Me preocupa el modelo de sociedad que se está configurando, y que muchos celebran, un modelo basado en la represión, el vigilantismo y las responsabilidades individuales.
Durante mi vida he presenciado que cada que se aproximan nuevas elecciones reaparecen con éxito y votos los discursos que elogian el castigo. Para ello, se anuncian mayores penas privativas de la libertad, se propone la eliminación de subrogados penales (medidas sustitutivas de la pena de prisión y arresto), se elogian los tratamientos de tolerancia cero contra el crimen y se pregonan las estrategias de mano dura. No hay mejor receta para ganar unas elecciones que hablar de castigo. El ideal colombiano de sus gobernantes no es el Rey filósofo de Platón, sino el padre castigador.
En las últimas décadas ha emergido con mucha fuerza la preocupación por la seguridad ciudadana, en términos de Robert Castel la seguridad y la protección ciudadana se han convertido en una suerte de nueva naturaleza humana, un nuevo derecho fundamental inalienable y exigible. No obstante, la creatividad colombiana -tan elogiada en el exterior-, parece no tener presencia en los discursos sobre las políticas públicas de seguridad y las políticas criminales.
En prensa suelo escuchar que la respuesta a los problemas de seguridad es simple: aumentar el número de policías, poner más cámaras de vigilancia y enviar a todos a prisión. En ocasiones algún periodista se pone intrépido y va más allá, señalando los graves problemas de la situación carcelaria en el país, y entonces, el entrevistado sin titubear responde que es necesario construir más penitenciarias.
¿Pero cuál es el límite?, ¿Cuándo intentaremos otras recetas para el control social?

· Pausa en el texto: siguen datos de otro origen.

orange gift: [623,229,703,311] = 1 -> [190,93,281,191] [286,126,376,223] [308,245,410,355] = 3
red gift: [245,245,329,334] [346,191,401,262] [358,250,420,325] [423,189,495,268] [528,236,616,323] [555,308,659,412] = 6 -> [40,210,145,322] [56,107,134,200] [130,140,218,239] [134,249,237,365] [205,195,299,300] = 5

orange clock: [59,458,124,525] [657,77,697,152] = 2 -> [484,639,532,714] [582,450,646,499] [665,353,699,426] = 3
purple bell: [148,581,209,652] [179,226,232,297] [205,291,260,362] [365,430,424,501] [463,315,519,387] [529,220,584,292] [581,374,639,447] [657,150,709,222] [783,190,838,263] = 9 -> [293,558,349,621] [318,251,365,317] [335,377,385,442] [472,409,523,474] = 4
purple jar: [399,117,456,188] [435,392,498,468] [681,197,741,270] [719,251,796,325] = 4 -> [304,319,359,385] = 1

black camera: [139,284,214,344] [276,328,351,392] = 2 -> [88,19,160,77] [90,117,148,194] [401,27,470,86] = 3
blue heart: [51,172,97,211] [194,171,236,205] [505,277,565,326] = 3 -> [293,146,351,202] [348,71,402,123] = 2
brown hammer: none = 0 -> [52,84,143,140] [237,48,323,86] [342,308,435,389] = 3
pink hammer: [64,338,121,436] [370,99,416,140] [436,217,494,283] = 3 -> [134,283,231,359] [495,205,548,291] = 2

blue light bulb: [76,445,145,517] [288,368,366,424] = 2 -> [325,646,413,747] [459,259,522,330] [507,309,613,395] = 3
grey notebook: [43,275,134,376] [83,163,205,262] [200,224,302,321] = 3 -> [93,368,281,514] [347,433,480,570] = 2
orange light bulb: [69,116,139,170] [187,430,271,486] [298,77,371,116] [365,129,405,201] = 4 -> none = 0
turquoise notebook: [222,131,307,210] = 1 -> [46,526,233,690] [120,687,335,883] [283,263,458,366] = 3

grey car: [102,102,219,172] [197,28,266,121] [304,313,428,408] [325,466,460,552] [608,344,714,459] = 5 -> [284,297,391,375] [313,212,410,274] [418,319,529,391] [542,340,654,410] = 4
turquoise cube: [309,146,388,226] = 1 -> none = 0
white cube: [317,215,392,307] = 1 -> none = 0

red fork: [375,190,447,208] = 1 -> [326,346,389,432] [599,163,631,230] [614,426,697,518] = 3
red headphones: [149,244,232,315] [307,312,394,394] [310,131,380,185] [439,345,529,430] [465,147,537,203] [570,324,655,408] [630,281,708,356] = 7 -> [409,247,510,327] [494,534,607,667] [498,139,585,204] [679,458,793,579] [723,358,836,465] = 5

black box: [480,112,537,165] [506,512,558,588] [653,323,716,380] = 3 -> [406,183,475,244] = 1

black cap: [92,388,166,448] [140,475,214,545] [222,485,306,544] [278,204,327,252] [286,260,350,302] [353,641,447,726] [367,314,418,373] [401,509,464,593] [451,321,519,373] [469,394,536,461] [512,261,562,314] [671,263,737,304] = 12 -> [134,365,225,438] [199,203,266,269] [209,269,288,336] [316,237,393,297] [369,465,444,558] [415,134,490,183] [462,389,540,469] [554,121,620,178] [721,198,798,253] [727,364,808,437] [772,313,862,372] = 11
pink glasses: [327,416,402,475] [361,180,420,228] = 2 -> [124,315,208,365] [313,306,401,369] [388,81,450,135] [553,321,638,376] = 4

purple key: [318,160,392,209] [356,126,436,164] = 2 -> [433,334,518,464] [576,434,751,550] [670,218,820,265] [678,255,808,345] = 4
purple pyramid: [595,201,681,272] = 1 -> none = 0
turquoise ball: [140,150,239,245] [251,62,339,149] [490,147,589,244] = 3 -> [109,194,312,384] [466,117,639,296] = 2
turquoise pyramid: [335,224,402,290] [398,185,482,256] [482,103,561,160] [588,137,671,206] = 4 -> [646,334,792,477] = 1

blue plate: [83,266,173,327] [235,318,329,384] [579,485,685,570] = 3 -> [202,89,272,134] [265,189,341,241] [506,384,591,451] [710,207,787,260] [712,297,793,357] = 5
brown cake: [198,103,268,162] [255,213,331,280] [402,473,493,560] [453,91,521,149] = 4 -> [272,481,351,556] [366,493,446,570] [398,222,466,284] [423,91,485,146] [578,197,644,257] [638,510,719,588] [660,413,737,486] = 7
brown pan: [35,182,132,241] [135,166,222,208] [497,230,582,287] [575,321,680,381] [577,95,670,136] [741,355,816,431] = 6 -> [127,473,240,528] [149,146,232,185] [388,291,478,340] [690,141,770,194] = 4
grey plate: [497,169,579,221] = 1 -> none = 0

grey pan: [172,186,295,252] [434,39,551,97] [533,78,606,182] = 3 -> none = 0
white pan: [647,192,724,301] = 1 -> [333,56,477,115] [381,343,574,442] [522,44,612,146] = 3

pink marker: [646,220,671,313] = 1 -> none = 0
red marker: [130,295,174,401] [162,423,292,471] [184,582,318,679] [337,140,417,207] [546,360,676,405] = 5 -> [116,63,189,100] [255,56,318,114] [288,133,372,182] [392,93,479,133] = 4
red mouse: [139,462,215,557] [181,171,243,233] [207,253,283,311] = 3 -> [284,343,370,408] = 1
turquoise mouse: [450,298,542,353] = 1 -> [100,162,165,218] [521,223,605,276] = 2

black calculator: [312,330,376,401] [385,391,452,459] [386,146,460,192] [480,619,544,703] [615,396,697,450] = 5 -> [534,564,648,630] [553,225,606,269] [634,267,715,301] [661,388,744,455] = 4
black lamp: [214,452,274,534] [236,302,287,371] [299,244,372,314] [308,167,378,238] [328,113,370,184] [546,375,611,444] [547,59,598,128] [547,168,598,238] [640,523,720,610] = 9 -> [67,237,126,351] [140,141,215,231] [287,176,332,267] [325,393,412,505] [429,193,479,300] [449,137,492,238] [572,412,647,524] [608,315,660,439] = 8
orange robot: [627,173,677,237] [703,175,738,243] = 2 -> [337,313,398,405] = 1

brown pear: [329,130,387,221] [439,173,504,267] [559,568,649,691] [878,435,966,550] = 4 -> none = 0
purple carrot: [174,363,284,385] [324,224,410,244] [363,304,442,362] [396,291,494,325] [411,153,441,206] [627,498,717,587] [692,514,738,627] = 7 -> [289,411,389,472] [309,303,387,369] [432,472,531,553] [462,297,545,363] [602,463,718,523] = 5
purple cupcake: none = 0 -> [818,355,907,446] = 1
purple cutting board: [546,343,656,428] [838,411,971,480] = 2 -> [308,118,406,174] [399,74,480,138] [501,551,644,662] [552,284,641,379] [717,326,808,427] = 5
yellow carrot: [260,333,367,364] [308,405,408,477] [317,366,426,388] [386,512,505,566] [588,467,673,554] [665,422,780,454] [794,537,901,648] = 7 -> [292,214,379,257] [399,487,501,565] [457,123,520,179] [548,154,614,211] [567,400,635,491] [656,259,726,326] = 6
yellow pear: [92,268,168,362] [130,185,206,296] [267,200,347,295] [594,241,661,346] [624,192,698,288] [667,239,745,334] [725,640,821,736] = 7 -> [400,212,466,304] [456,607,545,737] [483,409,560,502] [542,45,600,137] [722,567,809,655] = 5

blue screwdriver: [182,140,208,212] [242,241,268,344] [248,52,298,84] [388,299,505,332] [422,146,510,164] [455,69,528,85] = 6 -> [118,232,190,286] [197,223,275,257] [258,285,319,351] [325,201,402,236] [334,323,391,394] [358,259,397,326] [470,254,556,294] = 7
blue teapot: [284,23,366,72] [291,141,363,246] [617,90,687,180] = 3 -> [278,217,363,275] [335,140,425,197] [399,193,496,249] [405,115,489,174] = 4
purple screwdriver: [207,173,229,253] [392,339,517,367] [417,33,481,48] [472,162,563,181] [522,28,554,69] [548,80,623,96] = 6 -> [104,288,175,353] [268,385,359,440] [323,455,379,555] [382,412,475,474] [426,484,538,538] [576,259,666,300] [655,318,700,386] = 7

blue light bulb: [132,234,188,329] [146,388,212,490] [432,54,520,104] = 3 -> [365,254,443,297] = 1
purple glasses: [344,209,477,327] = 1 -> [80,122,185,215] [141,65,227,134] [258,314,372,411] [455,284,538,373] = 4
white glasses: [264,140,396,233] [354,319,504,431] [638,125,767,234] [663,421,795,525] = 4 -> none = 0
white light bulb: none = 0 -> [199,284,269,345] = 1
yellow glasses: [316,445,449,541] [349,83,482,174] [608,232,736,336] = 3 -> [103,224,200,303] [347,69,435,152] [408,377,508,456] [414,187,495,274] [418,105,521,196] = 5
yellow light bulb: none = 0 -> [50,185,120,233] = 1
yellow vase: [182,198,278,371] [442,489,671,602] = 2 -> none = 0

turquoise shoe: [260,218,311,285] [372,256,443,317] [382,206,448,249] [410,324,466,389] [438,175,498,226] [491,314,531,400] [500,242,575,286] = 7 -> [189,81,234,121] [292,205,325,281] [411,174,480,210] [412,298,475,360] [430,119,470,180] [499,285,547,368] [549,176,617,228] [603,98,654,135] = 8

Los policías se han aumentado, hemos construido más cárceles en los últimos quince años que en los cien años anteriores. Nos hemos llenado de cámaras de video por toda la ciudad. Los congresistas han aumentado las penas en cada legislatura y han eliminado muchos subrogados penales. Sin embargo, lejos de resolverse, el problema parece que se ha agudizado.
No sólo están llenas las penitenciarías, sino que también están repletas las Estaciones de Policía. Según los defensores de Derechos Humanos de la ciudad, en la Estación de Policía de la Candelaria se han llegado a tener hasta 412 personas en un espacio pensado para 40. En un lugar donde deberían pasar máximo 36 horas los sindicados, se han tenido personas allí por más de un año. Además, son los mismos ciudadanos recluidos los que claman para ser llevados a Bellavista, donde tampoco hay lugar para ellos (tomo estos datos de la intervención de Elkin Eduardo Gallego del ICDH en la Universidad Autónoma Latinoamericana 16/05/2019).
Me preocupa el modelo de sociedad que se está configurando, y que muchos celebran, un modelo basado en la represión, el vigilantismo y las responsabilidades individuales. Que castiga por partida doble a los sujetos, y que ve en el derecho penal y en el sistema carcelario la única solución al problema. Un sistema que termina de marginar, a los que desde su nacimiento ya estaban marginados. ¿En este panorama que tipo de resocialización es posible? ¿Cuál es el fin de todo este castigo?